Сей ученый муж в минуты сильного волнения всегда переходил на ридну украиньску мову. Бережным, нежным касанием прорезиненных рукавиц он разомкнул скрепки, поймал меня за веки и осторожно уложил на землю вниз лицом, в грязь и мусор. Я покорно лежал, вспоминая матушку и философствуя в меру сил. "Что же это выходит? — бился я над загадкой. — Кто я такой, и где мне место, если все мало-мальски отягощенное разумом прощается с жизнью при первой встрече наших глаз? Был бы я человек — уж тут- то я подобрал бы концепцию. Я мог бы, на худой конец, утешиться верой в осознанное страдание за первородный грех. Но в моем случае — кто страдает? Ведь даже внешне я настолько удалился от прародителей, что сделался кем-то отличным. А что творится у меня внутри, в крови и клетках тела — то вообще страшно представить. Так кем же я являюсь и за что несу наказание? В том, что я страдаю, сомнений нет, ведь я не чувствую ни малейшего желания нести гибель кому бы то ни было. И уж меньше всего хотелось мне погубить матушку. Выходит, нет на мне вины, но я настолько страшен и видом, и даром, что лучше мне замкнуться, окуклиться в моей невинной лютости, лучше ослепить себя и не видеть этот немощный мир! До чего же легче людям! Когда их раздирают сомнения в чем-либо и даже сомнения во всем на свете, к их услугам пропасть томов успокаивающего содержания. А в то же время достаточно только разочек увидеть мою особу, чтобы задуматься о пересмотре сфер применения чистого разума, не говоря уж о толковании сновидений".

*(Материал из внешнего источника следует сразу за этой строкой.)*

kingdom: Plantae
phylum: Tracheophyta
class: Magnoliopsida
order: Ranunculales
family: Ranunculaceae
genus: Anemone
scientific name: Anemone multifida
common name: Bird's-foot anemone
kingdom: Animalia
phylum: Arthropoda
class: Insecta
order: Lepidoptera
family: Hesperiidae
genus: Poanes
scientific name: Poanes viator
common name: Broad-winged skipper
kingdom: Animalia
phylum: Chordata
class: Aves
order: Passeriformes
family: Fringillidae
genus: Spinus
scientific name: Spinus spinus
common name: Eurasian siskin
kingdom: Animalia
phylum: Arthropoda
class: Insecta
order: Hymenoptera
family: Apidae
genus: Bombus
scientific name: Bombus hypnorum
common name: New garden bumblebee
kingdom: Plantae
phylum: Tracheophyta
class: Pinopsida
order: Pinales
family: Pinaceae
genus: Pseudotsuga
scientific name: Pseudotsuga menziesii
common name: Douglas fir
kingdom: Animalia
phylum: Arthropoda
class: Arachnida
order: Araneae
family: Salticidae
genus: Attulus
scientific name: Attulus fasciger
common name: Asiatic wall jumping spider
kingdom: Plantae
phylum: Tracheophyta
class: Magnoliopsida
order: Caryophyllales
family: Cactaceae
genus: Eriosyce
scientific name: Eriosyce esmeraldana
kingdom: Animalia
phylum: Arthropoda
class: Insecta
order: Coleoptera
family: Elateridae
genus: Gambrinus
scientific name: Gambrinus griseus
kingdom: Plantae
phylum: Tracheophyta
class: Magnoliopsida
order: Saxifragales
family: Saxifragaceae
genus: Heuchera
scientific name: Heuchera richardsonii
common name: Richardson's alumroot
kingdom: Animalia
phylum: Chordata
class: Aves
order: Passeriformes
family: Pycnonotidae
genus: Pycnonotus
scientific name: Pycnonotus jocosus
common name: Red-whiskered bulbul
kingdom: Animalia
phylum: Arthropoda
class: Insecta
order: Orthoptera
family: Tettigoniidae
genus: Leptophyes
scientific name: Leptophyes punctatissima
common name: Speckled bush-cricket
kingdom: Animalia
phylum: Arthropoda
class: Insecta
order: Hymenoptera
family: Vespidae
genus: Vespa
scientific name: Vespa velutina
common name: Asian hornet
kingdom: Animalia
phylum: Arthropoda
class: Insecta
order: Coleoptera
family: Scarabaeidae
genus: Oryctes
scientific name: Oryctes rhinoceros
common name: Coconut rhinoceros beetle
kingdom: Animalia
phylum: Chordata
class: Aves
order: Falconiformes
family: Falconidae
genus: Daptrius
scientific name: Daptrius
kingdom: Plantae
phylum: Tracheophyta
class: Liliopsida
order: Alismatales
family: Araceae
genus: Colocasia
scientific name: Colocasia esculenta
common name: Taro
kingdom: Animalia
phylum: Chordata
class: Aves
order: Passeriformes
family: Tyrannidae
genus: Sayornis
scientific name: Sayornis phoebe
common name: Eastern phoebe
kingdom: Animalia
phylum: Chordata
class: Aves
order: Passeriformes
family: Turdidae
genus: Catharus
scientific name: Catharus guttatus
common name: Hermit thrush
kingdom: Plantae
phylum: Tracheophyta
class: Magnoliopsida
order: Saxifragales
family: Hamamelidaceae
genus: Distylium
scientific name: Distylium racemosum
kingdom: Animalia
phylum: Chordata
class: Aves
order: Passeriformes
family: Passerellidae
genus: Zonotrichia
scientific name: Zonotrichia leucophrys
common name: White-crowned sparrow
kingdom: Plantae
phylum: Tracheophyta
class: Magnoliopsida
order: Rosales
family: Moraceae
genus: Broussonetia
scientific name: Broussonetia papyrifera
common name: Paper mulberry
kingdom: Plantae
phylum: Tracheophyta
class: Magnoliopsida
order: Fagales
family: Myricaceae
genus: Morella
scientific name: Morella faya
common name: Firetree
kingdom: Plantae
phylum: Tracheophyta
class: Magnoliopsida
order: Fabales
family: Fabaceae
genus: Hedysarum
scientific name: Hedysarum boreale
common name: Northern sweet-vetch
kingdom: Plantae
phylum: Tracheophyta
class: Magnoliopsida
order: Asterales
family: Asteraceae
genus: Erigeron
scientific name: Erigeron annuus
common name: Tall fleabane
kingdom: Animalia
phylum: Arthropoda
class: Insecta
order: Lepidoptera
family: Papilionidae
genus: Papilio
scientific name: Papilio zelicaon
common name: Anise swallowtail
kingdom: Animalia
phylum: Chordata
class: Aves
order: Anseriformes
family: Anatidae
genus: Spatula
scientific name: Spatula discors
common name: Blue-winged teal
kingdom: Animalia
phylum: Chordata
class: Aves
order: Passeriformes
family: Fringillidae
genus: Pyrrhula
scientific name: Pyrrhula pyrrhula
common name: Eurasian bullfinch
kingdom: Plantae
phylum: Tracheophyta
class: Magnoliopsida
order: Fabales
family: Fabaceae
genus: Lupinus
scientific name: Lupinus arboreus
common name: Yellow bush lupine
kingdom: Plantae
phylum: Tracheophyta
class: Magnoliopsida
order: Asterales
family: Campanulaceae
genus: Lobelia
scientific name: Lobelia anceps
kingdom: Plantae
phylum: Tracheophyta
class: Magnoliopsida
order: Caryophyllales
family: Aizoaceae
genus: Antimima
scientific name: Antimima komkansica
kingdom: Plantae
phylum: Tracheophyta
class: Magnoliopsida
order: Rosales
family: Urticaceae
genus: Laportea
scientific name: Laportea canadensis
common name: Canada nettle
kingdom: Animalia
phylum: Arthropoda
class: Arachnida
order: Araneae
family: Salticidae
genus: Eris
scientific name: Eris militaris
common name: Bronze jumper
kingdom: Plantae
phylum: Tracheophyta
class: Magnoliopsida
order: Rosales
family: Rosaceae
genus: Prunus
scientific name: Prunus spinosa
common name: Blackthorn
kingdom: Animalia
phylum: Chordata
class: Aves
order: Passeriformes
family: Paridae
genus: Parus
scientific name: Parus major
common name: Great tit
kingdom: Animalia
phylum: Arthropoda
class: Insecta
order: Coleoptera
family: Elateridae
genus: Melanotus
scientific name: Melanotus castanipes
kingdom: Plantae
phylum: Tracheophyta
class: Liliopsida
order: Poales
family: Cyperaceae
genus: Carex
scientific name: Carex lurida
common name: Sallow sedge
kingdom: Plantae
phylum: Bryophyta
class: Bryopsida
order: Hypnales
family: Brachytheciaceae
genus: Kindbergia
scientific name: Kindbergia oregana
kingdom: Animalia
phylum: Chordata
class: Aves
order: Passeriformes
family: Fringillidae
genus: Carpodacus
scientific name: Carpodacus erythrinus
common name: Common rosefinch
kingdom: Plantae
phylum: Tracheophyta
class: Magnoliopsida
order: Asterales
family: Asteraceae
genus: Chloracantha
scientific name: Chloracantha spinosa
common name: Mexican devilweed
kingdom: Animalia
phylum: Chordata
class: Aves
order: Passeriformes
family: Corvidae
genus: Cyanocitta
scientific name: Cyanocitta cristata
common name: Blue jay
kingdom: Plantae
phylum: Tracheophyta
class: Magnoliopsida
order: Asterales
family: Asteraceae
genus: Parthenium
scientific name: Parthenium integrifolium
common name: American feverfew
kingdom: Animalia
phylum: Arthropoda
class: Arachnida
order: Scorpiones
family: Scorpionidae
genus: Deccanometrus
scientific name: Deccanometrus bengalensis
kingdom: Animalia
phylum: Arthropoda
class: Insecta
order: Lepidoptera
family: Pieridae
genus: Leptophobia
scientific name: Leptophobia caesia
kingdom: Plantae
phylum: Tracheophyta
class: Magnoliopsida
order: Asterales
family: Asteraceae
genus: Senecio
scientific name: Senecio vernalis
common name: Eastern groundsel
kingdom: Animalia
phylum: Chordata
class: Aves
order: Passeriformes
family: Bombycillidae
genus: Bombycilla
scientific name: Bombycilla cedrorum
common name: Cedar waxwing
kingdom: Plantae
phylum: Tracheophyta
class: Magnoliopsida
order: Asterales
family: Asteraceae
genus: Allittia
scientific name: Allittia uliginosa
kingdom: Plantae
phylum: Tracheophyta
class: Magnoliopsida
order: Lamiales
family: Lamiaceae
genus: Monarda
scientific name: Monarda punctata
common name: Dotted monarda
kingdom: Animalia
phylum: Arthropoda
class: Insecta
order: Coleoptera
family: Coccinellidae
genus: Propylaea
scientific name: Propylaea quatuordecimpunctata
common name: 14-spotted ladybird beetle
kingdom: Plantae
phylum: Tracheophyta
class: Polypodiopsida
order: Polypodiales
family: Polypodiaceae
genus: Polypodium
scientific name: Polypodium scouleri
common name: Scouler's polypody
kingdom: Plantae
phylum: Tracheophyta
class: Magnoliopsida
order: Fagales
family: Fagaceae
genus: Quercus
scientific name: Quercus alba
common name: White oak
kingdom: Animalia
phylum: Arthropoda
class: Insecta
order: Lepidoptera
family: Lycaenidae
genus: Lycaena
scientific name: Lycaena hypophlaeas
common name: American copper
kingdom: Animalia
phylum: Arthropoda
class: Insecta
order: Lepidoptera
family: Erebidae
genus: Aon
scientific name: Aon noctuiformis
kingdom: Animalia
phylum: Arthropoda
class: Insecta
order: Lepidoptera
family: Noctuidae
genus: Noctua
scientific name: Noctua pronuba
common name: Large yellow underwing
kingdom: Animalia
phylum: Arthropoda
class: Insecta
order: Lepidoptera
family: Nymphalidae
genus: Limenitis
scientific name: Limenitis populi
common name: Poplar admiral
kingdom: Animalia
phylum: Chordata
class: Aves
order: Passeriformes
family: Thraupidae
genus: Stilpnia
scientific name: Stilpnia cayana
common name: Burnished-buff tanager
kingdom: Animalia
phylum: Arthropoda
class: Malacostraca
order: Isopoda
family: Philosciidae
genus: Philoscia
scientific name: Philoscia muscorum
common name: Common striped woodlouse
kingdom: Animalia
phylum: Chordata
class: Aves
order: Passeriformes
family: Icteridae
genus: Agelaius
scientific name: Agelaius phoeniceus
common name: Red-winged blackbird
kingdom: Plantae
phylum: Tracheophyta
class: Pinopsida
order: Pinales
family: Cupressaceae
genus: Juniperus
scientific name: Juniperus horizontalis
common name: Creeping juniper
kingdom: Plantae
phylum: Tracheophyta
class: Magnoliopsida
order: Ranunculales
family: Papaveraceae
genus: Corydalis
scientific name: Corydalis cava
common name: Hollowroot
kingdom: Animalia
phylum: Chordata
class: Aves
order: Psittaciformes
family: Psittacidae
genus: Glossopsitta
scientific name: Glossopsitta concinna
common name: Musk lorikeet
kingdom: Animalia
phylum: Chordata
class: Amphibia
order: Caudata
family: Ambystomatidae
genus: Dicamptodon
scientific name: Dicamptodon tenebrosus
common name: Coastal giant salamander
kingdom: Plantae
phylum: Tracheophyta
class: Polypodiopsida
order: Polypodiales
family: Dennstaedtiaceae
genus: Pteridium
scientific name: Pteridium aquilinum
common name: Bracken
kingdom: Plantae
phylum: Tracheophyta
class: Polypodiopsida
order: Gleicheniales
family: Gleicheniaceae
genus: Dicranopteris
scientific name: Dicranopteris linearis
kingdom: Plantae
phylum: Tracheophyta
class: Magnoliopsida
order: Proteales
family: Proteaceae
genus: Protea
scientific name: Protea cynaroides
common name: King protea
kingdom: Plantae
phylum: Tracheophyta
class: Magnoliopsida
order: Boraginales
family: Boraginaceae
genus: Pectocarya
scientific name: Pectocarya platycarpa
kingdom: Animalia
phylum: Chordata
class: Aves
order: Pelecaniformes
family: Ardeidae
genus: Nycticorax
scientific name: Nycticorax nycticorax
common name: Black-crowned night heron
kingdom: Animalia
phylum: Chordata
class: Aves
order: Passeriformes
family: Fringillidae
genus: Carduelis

Тогда-то, лежа в грязи, я, разумеется, не мог мыслить в точности так, как только что изложил. Всякие разные труды и писания я изучил позже и привожу этот краткий внутренний монолог лишь с целью оправдать полученное у отца Игнатия образование. А в тот конкретный момент я, хоть и думал примерно то же, но думал много проще, бесхитростней, на уровне механической фиксации неясных печальных импульсов — какие уж тут увесистые тома! Я попросту не умел читать.
Тем временем научному мамаю угрожал инфаркт — до того он возбудился при виде физического субстрата национальной мифологии. Он бегал вокруг меня, что-то подвизгивая, потом устремился в грузовик, приволок большой рулон какой-то материи и начал упаковывать меня со всеми предосторожностями. Я успел рассмотреть за шлемом его безумное конопатое лицо — мои рассматривания уже не могли ему повредить, ибо, когда я смотрел, он был мертвый и падал в месиво, кишевшее вечно голодными аспидами. Меня же он выронил из рук чуть раньше, в падении я распеленался и таким вот образом сумел на него взглянуть. Из его шеи торчала рукоятка охотничьего ножа — это я тоже заметил, прежде чем меня снова, на сей раз торопливо, кое-как упаковали и пинками покатили, словно мяч, куда-то в сторону.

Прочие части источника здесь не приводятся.